◆ **EXCERPTED PASSAGE**

--------------------------------

1023(int) store as 00 00 03 FF in memory, when casted to char* it become -1 3 0 0

Question

I'm a university student, our teacher just asked us what is the output of this program and why

#include <stdio.h>

int main(){
    int x = 1023;
    char *p = (char*)&x;

    printf("%d %d %d %d\n", p[0], p[1], p[2], p[3]);
}

the output is -1 3 0 0 but I don't know why. I've done some research and found out integers in C/C++ are stored as HEX and are put in 4 bytes of memory, for example, 1023 is stored as 00 00 03 FF. What I don't understand is why FF become -1, and why is it reversed, I think it should be 0 0 3 -1. And also, I don't know what is happening when you cast an int address to a char pointer (or char array?)

char *p = (char*)&x;

You can read about [endianness](https://en.wikipedia.org/wiki/Endianness) and about [two's complement](https://en.wikipedia.org/wiki/Two%27s_complement). The first link describes the order of the bytes and the second link describes why `FF` is converted to `-1` — Thomas Sablik, Apr 30 '20 at 13:02
Try this: `printf("%02X %02X %02X %02X\n", p[0] & 0xFF, p[1] & 0xFF, p[2] & 0xFF, p[3] & 0xFF);` — Eljay, Apr 30 '20 at 13:07
`p[x]` is syntactical sugar for `*(p + x)`. It's equivalent. `p[0] == *p`, `p[1] == *(p + 1)`, ... — Thomas Sablik, Apr 30 '20 at 13:07
The output depends on the machine that executes the program. `-1 3 0 0`, `255 3 0 0`, `0 0 3 255`, `0 0 3 -1` are all possible outputs. — Support Ukraine, Apr 30 '20 at 13:16
A big-endian machine would store the 4 bytes of the `int` as 00 00 03 FF, but a little-endian machine stores the 4 bytes of the `int` as FF 03 00 00. The byte FF can be interpreted as a signed, 2's complement, 8-bit integer with value -1, so we can conclude that your machine's `char` type is a signed, 2's complement, 8-bit integer and that your machine uses little-endian byte order. — Ian Abbott, Apr 30 '20 at 13:16
Does this answer your question? [Types of endianness](https://stackoverflow.com/questions/21449/types-of-endianness) — phuclv, Feb 06 '21 at 05:48
[byte order when casting int to byte array](https://stackoverflow.com/q/27997319/995714), [why are the bytes in byte array reversed](https://stackoverflow.com/q/32251746/995714) — phuclv, Feb 06 '21 at 05:51

score 4 · Answer 1 · answered Apr 30 '20 at 13:15

There's lots of reliance on poorly-defined behavior in your example.

--------------------------------

◆ **TO BE DONE**
[1] Translate this sentence from the byte-order thread into Spanish: "The output depends on the machine that executes the program."
[2] Go on with the answer in the byte-order thread, picking up after its final sentence.

◆ **DATA SEGMENT**

--------------------------------

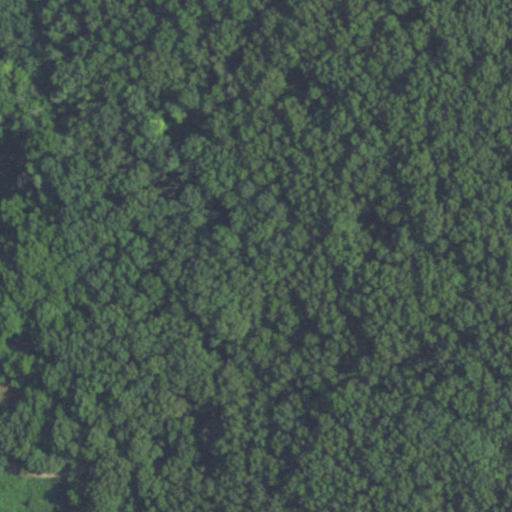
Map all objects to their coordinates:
park: (256, 256)
road: (108, 459)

--------------------------------

◆ **TASK RESPONSES**
[1] La salida depende de la máquina que ejecuta el programa.

[2]
The output depends on CPU endianess, so you will either get the raw values 00 00 03 FF on a big endian machine, or FF 03 00 00 on a little endian machine.
The signedness of char is implementation-defined, so you cannot portably tell if the raw value FF will result in a positive or negative number when stored in a char. Therefore, you should never use char for the purpose of displaying raw data. Use uint8_t instead.
And finally, if char does happen to be signed, FF will get converted into -1 on a 2's complement system, but in theory C allows other forms of signedness as well. (Formally, the program may also refuse the conversion and raise a signal if it deems the signed value out of bonds.)

What happens in your case is that you run this on a little endian, 2's complement machine with a signed char compiler. The raw data is stored as FF 03 00 00 in little endian, and when interpreted as signed char, FF turns out as -1 on 2's complement computers.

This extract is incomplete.